* [SOURCE EXTRACT]
--- Begin ---

Israeli scholars use artificial intelligence to translate Akkadian
Experts from Tel Aviv University and Ariel University have created a program to translate an ancient language that is difficult to decipher, allowing automatic and accurate translation from cuneiform characters into English. It is an example of human-machine collaboration in an area with few human experts. Hundreds of thousands of tablets are still inaccessible.
Tel Aviv (AsiaNews) – A group of Israeli researchers from Tel Aviv University and Ariel University have developed an artificial intelligence model to translate into modern English texts in Akkadian, an ancient language written in cuneiform, an often painstaking task hitherto performed by historians, linguists and translators.
Experts in Assyriology, who specialise in the archaeological, historical, cultural and linguistic study of ancient Mesopotamia, have spent years trying to decipher texts in cuneiform, one of the oldest-known forms of writing.
Cuneiform means wedge-shaped because the language was written by making a wedge-shaped mark on a clay tablet.
Spoken in ancient Mesopotamia (modern-day Iraq), Akkadian was an Eastern Semitic language used in particular by the Assyrians and Babylonians. It is the oldest known Semitic language, based on a writing system first used by the Sumerians.
The language takes its name from Akkad, the capital of the Akkadian Empire founded by King Sargon. The city was the largest of its time although no traces have been left.
Over the decades, archaeologists have found hundreds of thousands of clay tablets written in cuneiform, dating as far back as 3,400 BC, far more than scholars who can understand and translate them can handle.
Shai Gordin of Ariel University, Jonathan Berant and Omer Levy of TAU, along with others recently shared the fruits of their studies in the peer-reviewed journal PNAS Nexus in an article titled "Translating Akkadian to English with neuronal machine translation”.
During the design phase, two versions of the machine-learning versions model were developed, one that translated Akkadian from cuneiform signs into Latin alphabet and another from Unicode representations of cuneiform signs.
The first, using Latin transliteration, gave the best results, scoring 37.47 in the Best Bilingual Evaluation Understudy 4 (BLEU4), which assesses the correspondence between human and machine translation of the same text.
The program proved particularly effective translating short sentences of 118 or fewer characters. But it also produced “hallucinations" (syntactically correct but inaccurate text).
The program could prove particularly useful in the first phase of translation, in “human-machine collaboration” leaving humans the task of correcting and refining the model’s output.
Cuneiform manuscripts covering the political, social, economic, and scientific life of ancient Mesopotamia number in their hundreds of thousands; yet, “most of these documents remain untranslated and inaccessible due to their sheer number and the limited quantity of experts able to read them."
Translation, the paper says, is “a complex process, since it commonly requires not only expert knowledge of two different languages but also different cultural milieus.”
With this in mind, "Digital tools can assist” through “optical character recognition (OCR) and machine translation.”
All said, ancient languages remain a great challenge. “Their reading and comprehension require knowledge of a long-dead linguistic community, and moreover, the texts themselves can also be very fragmentary."
18/01/2005

--- End ---

* [DATA RECORDS]
--- Begin ---

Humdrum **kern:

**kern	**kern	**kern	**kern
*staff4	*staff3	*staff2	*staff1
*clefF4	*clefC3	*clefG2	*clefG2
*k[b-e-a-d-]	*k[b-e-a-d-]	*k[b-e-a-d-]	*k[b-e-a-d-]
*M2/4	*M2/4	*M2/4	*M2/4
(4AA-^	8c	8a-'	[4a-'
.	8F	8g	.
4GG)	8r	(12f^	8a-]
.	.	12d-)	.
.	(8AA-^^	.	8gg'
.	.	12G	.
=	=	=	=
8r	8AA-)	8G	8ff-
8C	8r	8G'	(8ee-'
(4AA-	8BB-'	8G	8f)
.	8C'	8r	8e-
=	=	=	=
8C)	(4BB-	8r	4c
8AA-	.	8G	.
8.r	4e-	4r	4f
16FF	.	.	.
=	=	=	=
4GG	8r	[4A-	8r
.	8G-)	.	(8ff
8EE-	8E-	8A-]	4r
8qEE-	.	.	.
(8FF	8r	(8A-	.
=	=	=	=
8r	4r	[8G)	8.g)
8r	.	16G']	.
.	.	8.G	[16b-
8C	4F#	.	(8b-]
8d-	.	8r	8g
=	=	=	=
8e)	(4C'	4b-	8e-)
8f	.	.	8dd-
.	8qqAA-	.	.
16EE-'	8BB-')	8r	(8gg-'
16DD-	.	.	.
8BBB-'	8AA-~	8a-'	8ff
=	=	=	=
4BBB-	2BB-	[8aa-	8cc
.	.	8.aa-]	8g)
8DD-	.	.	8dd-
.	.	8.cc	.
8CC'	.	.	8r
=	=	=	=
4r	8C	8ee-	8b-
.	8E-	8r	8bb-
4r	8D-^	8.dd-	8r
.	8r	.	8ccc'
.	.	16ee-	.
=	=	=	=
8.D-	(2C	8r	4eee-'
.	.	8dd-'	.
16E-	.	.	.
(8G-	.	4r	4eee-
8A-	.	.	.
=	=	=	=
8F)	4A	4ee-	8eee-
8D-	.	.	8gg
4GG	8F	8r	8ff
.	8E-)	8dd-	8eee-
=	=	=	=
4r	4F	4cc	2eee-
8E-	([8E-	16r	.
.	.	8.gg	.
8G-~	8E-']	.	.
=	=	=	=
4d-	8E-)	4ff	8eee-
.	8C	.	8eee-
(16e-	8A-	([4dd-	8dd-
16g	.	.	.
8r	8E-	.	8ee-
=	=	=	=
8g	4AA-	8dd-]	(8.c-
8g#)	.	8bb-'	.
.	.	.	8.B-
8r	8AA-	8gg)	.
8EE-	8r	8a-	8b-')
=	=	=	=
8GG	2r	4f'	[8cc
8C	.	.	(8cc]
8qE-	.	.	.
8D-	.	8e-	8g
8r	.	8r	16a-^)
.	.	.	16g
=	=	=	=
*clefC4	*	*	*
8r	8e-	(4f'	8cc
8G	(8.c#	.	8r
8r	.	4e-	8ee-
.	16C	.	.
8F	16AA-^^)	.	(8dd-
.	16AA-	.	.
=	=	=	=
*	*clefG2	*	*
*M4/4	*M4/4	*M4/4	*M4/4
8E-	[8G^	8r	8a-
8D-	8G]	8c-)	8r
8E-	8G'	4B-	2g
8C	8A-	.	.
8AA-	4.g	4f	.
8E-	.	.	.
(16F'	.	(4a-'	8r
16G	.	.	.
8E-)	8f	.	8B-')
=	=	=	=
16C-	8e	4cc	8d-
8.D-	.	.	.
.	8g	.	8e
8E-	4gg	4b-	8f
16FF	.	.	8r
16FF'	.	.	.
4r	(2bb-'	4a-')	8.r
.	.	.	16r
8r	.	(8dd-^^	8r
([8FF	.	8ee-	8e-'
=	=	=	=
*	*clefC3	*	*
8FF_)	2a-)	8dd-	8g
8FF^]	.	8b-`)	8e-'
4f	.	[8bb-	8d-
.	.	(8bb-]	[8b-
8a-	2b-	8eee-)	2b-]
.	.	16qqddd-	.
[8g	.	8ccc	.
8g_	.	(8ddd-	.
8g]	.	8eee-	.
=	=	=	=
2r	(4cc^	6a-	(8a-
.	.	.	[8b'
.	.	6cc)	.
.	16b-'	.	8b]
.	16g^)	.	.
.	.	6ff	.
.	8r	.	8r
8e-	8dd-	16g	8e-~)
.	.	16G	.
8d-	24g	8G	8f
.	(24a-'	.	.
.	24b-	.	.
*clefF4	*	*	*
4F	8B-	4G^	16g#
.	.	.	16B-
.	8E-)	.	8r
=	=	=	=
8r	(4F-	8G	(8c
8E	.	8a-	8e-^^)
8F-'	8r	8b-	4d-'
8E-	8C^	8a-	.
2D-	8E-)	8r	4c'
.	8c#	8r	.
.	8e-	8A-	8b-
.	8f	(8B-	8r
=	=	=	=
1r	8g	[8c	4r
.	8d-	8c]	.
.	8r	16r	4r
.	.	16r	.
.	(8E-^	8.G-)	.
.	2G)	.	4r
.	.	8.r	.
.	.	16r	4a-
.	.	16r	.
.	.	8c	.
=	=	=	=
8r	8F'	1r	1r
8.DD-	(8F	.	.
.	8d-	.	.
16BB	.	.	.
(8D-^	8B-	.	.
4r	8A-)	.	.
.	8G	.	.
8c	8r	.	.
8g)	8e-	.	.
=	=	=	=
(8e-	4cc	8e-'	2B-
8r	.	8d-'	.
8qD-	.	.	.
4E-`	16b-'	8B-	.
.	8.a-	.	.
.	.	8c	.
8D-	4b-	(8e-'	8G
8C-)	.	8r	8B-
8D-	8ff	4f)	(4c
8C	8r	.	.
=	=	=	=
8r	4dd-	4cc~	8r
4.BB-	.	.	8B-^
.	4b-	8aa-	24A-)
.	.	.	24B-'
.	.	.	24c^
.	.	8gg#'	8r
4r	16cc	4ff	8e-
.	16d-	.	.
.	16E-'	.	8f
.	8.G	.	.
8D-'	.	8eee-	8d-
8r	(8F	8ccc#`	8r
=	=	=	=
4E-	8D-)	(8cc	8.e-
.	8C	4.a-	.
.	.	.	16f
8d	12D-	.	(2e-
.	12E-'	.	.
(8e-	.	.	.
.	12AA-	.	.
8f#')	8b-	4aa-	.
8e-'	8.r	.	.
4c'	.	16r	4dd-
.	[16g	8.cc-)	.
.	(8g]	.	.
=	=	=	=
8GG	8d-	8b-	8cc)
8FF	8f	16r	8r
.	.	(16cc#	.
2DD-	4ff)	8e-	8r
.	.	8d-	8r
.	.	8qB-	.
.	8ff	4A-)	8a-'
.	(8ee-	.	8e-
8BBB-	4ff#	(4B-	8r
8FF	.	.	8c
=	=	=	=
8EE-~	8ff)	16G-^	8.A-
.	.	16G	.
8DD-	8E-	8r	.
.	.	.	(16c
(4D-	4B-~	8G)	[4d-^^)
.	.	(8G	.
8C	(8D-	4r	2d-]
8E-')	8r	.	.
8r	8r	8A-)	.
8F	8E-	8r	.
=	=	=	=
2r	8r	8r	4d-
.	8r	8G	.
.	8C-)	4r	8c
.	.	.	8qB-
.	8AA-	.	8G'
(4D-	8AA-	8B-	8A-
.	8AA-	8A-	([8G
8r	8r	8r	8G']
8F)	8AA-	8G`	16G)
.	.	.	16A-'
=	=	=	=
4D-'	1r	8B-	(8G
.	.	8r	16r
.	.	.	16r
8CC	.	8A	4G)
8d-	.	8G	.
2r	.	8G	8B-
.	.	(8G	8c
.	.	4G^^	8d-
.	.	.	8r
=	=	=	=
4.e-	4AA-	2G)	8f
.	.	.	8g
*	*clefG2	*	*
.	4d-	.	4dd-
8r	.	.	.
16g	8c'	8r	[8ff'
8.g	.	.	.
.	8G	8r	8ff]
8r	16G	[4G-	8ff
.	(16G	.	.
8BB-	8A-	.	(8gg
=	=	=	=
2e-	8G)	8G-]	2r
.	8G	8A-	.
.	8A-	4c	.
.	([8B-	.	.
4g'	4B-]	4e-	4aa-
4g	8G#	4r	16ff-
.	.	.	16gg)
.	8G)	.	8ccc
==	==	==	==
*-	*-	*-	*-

--- End ---

* [WHAT YOU HAVE TO DO]
Render this sentence from the article on translating Akkadian into Spanish: "Cuneiform means wedge-shaped because the language was written by making a wedge-shaped mark on a clay tablet."

* [FINAL RESULT]
Cuneiforme significa en forma de cuña porque la lengua se escribía haciendo una marca en forma de cuña sobre una tablilla de arcilla.